Personal Information
cupp.py (Common User Passwords Profiler) is a Python script which automates word list generation when provided with specific information about an individual. When provided with information such as first name, surname, date of birth, nick name, partners name, pet names, and keywords, it will generate multiple combinations of these with random numbers and “leet speak”. It also has many language specific word lists including an 115,600 word Japanese list, which was imported for recombination.
python cupp.py -i
crunch
crunch can create a word list based on criteria you specify. The output from crunch can be sent to the screen, file, or to another program. The usefulness of crunch in this case will be limited as information analysed so far seems to indicate long and complex passwords. crunch will still be used however to generate a word list for smaller words, should some of the many zip files be using one. The cost in doing so in time and computer resources is low as long as the number of possible combinations is low. An example of the word list sizes when completed is listed below.
The size of the word list in bytes created by crunch is approximately (x ^ y) * (y + 1) where x is the number of characters and y is the length of the password.
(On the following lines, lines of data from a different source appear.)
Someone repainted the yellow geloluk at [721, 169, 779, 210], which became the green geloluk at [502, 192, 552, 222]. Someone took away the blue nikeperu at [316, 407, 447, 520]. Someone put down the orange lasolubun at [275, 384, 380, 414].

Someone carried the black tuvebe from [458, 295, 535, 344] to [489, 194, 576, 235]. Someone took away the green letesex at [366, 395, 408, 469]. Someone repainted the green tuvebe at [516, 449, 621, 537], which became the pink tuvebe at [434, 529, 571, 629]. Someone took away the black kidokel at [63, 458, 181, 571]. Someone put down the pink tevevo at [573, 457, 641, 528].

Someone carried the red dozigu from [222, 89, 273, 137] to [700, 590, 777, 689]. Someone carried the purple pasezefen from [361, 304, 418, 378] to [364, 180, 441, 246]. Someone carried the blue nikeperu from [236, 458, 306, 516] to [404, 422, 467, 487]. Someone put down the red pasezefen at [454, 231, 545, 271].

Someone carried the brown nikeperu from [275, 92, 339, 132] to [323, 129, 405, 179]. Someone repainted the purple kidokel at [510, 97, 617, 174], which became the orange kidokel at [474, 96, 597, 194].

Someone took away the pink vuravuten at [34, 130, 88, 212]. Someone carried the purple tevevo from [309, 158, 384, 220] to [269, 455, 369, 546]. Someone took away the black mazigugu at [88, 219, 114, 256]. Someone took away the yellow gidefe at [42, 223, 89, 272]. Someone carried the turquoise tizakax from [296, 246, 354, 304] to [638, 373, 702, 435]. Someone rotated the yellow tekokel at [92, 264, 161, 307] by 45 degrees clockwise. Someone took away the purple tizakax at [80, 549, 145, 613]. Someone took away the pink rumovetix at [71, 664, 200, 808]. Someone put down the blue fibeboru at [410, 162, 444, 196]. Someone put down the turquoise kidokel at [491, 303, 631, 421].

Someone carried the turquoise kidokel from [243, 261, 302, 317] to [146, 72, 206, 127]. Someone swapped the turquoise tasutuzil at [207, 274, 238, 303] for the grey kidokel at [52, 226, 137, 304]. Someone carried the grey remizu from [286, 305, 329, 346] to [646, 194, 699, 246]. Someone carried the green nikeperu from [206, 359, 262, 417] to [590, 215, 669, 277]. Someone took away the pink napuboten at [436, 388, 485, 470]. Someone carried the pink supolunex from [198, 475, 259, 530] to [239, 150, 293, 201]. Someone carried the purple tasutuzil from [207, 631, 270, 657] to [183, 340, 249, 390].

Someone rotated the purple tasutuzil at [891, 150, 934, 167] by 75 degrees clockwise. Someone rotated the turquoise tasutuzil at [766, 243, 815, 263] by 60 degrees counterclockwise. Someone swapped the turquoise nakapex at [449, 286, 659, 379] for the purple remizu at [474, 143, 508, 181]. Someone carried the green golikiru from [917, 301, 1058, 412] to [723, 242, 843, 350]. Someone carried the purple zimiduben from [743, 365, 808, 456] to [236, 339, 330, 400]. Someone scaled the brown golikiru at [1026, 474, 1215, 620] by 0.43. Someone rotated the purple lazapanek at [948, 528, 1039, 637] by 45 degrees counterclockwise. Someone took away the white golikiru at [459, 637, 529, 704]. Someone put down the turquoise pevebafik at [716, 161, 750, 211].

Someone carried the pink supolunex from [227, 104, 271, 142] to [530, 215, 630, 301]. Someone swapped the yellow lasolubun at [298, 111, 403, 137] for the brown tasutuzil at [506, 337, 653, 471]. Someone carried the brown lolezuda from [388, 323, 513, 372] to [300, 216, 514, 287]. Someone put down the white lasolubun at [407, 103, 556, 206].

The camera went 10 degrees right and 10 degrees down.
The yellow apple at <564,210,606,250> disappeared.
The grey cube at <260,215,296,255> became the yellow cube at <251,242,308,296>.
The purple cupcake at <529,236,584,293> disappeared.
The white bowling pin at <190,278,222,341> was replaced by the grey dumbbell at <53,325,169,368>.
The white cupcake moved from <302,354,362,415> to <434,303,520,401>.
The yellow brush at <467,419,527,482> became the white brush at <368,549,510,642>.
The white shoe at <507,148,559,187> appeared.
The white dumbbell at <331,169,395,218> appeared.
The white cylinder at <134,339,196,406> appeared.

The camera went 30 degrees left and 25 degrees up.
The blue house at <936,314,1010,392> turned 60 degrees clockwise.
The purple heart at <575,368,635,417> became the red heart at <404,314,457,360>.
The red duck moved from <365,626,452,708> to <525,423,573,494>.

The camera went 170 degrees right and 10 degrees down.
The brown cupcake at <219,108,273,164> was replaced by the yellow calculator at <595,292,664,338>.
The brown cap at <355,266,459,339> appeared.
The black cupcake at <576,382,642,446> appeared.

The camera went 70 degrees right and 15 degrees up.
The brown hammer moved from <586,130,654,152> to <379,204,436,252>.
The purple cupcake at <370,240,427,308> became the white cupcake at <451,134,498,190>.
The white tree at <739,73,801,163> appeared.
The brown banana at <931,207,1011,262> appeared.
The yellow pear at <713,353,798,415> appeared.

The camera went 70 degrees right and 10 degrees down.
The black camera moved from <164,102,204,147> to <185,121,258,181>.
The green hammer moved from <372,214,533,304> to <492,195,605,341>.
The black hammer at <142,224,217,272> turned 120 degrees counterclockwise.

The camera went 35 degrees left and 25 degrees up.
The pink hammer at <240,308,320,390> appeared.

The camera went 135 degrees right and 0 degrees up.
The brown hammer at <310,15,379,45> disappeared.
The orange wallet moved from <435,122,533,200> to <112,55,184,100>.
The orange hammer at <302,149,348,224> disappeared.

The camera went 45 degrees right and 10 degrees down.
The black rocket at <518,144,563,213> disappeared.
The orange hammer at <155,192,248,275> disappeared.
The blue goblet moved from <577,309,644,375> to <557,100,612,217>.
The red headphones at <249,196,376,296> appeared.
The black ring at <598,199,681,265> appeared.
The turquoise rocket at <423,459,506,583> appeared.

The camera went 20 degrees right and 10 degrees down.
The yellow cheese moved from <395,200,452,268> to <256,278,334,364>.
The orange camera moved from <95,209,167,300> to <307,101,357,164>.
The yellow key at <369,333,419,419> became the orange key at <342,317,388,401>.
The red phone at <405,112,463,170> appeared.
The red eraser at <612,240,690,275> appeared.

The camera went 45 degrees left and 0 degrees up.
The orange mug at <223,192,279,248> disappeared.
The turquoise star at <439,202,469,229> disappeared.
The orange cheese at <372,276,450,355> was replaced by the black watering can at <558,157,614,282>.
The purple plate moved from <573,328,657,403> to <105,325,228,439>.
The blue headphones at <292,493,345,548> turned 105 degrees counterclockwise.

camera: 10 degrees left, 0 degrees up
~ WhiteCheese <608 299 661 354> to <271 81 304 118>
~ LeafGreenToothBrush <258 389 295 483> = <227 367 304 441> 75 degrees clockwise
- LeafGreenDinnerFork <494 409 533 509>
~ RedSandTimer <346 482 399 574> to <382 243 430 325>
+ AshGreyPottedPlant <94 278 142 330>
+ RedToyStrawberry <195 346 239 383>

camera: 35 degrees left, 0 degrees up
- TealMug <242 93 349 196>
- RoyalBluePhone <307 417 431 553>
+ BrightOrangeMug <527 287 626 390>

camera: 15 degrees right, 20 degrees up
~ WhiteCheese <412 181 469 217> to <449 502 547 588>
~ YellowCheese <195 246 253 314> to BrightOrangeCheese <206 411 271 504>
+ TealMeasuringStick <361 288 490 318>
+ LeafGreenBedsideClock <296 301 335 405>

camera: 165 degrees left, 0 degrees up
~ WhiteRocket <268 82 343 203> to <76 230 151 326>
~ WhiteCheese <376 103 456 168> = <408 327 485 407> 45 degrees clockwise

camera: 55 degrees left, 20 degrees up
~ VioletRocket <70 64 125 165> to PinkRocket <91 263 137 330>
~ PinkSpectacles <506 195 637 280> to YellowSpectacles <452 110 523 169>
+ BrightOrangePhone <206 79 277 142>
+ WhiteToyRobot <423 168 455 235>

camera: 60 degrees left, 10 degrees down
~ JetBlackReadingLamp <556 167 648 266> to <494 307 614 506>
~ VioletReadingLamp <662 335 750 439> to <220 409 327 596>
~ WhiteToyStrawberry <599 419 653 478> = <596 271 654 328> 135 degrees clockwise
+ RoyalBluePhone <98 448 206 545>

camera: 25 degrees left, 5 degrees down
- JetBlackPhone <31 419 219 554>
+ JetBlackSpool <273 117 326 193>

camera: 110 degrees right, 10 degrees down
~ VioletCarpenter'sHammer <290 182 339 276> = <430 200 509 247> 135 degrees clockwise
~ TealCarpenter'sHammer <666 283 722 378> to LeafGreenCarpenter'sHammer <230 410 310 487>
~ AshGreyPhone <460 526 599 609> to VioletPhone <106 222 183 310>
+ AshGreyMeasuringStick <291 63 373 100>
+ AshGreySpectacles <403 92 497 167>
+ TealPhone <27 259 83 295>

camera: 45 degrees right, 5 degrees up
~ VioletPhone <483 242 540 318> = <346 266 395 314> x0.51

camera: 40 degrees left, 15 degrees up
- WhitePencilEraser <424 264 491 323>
For example, all combinations of 6 characters alphanumeric lower and upper case the file with the following size is created;
(26 + 26 + 10 ^ 6) x (6 + 1)
56,800,235,584 x 7 = 397,601,649,088 bytes
In reality however, crunch creates slightly larger files. With the following file size estimates it can be seen that large word lists generated within crunch become infeasible due to storage limitations;
1 to 4 characters 71 MB,
1 to 5 characters 5 GB,
1 to 6 characters 375 GB,
1 to 7 characters 25 TB.
Whilst these generated word lists can be piped directly to other commands, meaning storage is not an issue, the sheer number of possibilities mean that processing will take a long time and without (and even with) specialist optimised hardware, guessing the correct result is unlikely. As such, the crunch word list was only included to cover passwords from 1 to 6 characters in length of all alphanumeric upper and lower case permutations as below.
crunch 1 6
abcdefghijklmnopqrstuvwxyzABCDEFGHIJKLMNOPQRSTUVWXYZ0123456789
-o crunch.txt
Other Sources
The suspect provided a list of 12 possible passwords to assist. Although none of these worked on the zip files, it was possible that they were similar to the passwords for the zip files, so they were included in a text file.
A small book was recovered from the suspects home address that listed various account details and passwords. Although none of these allowed access to the zip files, it was possible that they were similar to the passwords for the zip files and as such they were also included in a text file for later recombination if required.
Combining All Word Lists
All the word list text files were merged into one dictionary for use with fcrackzip. This made the process simpler and also removed duplicate entries such as those in both crunch.txt (all 1 to 6 character alphanumeric) and from CeWL (which was set to words of 4 or greater in length). By removing duplicates, the length of time it would take to process the zip files would decrease.
sort ./* | uniq > dictionary.txt
Method: Building the Wrapper
As previously described, fcrackzip can only process multiple zip files if they all have the same password. As they do not in this case, a bash script was created to automate this process. There were many ways to solve this problem, but this one was mine.
The core of the script would be simple and efficient, invoking fcrackzip to do the extractions of the zip files. Robust error checking and counters would also be implemented for a summary at the conclusion of processing.